▸ **Try it**
According to the comment thread, who else praised the movie besides Ebert?

▸ **Provided passage**
-=-=-

Hopkins’ character reminded me of a nicer Logan Roy, and the plot is kind of like A Christmas Carol type of situation (that’s a Succession spin off I’d like to see)
I was surprised to learn this movie invented the whole “what’s your name? No, what’s your LAST name?” bit from “Rise of Skywalker.”
When I first watched this I was like “yes, 65 is very old, this checks out”. Now I’m like “holy shit, he is so young, my dad is ten years older than that right now.”
Funny to realize its been 26 years and "the old man" Hopkins is still around winning oscars and stealing scenes.
Alternate version of the Brimley/Cocoon line: Tom Cruise is now older than Hopkins (not Parrish) is in this movie.
Richard Lawson, as foretold on the Benjamin Button episode!
I’ve been awaiting this moment for… well, not years but at least a couple months
“Joe Black also gets Orson Beaned” - David Sims
I had forgotten that comment until I re-listened to the episode (in preparation for another one of Pitt's weirder performances), still makes me laugh.
“Mom…Dad…I’m a little bone man.” —Richard’s impression of Button coming out
They mention in the episode that Ebert was one of the movie’s few defenders at the time, but was surprised they didn’t mention who else praised it: Gene Siskel. I believe Matt Singer talks about it in his great book on the two, but the discussion is well worth watching. For those who don’t know, the movie came out only a few months before Siskel’s untimely death and during a time when he knew he was dying of brain cancer - a fact he kept from almost everyone including, tragically, Ebert - and likely was metaphorically going through a similar experience as Anthony Hopkins’ character in the film. Link: https://youtu.be/ixHV06PWjcE?si=nc9WTWP4bFkpFoiZ
The pod is hitting the feed like Pitt hitting two cars.
The rare movie that makes me wish **I** was hit by two cars crossing the street
Let me be the first to disagree that this movie is better than *Scent of a Woman*.
Hoo-ah (agreement)!
This movie is boring. My jaw was on the floor throughout Scent of a Woman.
So funny to hear them go “Chris O’Donnell gives us nothing” one week then say “Brad Pitt gives a transcendent performance” the next
I think Pitt is very good in an impossible role, esp. in the first half. But the movie is fundamentally broken and Pitt is hung out to dry a few too many times. There are definitely things he can't do here but it's a committed performance by a talented actor.
This is pretty peak Pitt hotness, though. That makes up for a lot, including that he and Forlani are so dull and have not much chemistry together, but are both so damned pretty it doesn’t matter. That said, I’ll take a batshit Pacino and schlubby brat PSH over beautiful boredom every time.

-=-=-

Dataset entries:
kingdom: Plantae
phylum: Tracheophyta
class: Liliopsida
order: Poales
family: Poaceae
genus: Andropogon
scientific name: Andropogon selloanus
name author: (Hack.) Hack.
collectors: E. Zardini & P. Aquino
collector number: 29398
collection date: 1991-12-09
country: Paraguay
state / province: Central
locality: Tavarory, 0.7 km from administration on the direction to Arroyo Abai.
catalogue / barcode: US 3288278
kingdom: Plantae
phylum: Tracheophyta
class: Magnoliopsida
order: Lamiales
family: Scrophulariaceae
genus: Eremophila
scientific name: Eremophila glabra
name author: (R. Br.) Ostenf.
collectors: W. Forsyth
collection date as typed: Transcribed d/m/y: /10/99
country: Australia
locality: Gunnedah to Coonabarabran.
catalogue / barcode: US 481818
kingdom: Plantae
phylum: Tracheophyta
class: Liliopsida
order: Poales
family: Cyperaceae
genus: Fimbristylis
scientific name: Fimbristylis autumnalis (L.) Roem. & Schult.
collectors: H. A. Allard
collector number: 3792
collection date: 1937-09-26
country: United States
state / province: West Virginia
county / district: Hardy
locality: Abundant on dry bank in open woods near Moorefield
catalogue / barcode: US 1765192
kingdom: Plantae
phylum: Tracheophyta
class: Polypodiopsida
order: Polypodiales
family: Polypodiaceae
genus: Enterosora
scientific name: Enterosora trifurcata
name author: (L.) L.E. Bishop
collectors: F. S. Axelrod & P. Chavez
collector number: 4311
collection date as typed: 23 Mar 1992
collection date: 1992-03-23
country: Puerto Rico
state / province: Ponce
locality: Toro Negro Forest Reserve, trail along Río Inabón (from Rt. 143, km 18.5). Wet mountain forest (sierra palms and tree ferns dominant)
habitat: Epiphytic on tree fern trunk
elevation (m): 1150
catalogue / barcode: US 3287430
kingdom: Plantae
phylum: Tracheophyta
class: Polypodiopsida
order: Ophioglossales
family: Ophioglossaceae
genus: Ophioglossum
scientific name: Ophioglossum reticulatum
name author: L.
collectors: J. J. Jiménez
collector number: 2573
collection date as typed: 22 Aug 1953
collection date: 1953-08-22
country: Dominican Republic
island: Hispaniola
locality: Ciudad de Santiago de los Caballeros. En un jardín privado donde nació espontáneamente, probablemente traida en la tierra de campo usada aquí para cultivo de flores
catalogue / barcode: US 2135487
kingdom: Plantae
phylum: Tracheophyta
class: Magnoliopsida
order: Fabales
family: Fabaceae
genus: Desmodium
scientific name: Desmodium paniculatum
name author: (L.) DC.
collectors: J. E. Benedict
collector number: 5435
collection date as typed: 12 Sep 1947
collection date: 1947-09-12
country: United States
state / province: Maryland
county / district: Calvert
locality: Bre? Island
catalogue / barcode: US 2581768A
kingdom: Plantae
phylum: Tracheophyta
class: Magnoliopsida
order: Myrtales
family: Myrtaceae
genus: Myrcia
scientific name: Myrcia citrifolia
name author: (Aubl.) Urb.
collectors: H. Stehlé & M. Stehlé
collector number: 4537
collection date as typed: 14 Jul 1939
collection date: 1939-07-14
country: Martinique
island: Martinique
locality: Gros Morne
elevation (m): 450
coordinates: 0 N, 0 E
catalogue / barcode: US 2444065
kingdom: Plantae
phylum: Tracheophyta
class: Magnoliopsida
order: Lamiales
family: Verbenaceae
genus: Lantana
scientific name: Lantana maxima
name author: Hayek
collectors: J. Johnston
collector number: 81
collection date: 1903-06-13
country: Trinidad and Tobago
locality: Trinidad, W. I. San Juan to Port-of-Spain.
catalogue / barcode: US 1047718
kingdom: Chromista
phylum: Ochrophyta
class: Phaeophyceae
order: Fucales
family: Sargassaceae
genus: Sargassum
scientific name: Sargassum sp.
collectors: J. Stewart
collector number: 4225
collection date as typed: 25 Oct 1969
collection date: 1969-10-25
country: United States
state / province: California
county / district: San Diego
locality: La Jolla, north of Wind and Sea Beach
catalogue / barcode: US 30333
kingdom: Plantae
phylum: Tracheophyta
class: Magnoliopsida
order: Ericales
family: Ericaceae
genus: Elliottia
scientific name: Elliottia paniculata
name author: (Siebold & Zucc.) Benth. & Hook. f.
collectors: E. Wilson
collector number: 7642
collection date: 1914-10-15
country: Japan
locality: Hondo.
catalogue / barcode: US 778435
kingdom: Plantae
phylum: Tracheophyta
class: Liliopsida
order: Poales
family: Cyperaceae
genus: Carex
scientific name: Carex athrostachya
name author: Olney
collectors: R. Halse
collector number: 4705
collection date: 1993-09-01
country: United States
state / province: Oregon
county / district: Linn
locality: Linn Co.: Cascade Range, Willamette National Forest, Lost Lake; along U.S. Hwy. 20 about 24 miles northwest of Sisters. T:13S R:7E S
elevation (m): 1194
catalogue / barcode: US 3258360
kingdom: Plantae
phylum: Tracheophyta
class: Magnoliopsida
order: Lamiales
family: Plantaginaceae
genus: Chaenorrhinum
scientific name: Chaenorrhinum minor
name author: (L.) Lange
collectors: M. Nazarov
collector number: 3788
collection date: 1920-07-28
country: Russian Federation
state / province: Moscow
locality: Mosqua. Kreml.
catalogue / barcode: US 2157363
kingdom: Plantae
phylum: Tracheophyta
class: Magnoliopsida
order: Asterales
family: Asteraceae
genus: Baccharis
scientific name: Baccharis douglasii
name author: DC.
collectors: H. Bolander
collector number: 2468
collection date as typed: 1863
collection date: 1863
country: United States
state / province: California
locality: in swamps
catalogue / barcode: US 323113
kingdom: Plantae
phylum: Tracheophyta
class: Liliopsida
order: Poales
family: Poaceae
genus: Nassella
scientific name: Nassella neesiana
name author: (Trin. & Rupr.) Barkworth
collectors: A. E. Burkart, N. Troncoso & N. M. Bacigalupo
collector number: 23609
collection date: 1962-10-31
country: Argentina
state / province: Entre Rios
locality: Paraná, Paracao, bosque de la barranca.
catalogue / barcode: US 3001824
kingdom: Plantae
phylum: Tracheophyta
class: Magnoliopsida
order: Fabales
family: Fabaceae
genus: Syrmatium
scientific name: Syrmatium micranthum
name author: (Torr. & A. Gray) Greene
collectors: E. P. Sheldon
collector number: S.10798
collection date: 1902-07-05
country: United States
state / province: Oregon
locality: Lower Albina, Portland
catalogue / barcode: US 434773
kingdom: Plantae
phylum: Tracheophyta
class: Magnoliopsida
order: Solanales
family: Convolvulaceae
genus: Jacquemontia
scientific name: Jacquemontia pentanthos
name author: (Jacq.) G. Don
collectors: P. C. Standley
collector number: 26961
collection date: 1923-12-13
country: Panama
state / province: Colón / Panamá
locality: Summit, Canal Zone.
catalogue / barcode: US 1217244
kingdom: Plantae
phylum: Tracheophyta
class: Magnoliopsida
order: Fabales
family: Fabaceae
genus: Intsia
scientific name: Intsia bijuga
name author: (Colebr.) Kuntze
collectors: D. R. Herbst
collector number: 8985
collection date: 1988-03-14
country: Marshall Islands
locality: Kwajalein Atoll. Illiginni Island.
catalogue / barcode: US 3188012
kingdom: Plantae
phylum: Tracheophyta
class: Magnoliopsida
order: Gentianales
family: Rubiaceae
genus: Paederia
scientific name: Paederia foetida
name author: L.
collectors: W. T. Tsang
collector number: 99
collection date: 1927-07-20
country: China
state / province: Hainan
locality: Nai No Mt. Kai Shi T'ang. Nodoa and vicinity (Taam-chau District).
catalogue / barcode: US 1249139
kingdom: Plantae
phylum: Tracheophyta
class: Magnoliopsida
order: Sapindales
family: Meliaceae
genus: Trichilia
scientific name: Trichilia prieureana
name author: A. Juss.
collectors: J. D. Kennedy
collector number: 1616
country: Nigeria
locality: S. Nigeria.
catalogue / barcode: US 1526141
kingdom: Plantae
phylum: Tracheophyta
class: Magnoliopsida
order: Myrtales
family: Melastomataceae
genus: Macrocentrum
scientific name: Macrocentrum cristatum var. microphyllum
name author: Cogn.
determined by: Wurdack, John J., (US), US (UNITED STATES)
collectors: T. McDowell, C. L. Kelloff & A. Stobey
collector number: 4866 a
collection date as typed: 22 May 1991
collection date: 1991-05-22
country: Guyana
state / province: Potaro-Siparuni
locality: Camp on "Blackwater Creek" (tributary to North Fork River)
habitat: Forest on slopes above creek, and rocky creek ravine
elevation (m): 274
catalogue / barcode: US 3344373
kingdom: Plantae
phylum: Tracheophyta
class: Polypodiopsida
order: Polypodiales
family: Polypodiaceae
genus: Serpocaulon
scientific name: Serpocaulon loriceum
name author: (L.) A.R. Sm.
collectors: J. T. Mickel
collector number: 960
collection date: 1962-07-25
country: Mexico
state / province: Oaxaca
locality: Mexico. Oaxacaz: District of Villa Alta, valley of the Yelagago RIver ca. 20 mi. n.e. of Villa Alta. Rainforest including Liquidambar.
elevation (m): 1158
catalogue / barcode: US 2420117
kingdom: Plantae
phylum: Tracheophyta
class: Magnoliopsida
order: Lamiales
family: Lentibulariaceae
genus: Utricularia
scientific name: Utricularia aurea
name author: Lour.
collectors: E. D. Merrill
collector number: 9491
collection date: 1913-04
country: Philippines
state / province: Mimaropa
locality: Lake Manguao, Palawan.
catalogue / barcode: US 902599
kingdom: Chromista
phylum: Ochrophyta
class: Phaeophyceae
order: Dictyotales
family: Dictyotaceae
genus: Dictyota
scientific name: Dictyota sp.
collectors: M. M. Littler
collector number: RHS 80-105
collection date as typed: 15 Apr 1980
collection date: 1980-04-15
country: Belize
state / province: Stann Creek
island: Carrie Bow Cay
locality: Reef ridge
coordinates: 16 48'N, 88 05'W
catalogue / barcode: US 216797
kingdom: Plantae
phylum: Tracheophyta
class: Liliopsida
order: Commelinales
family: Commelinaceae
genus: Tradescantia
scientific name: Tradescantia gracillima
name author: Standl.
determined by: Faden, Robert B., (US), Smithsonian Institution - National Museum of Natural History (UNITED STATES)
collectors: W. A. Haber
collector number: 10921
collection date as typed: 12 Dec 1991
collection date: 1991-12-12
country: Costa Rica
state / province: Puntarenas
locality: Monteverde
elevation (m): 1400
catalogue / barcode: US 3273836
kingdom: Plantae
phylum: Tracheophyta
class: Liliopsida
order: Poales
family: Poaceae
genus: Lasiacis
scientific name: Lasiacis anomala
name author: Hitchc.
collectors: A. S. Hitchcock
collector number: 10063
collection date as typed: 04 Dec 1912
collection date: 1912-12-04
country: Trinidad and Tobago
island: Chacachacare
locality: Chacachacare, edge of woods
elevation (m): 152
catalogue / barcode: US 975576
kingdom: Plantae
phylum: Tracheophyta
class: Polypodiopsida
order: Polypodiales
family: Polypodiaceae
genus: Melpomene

-=-=-

▸ **Result for this exercise**
Gene Siskel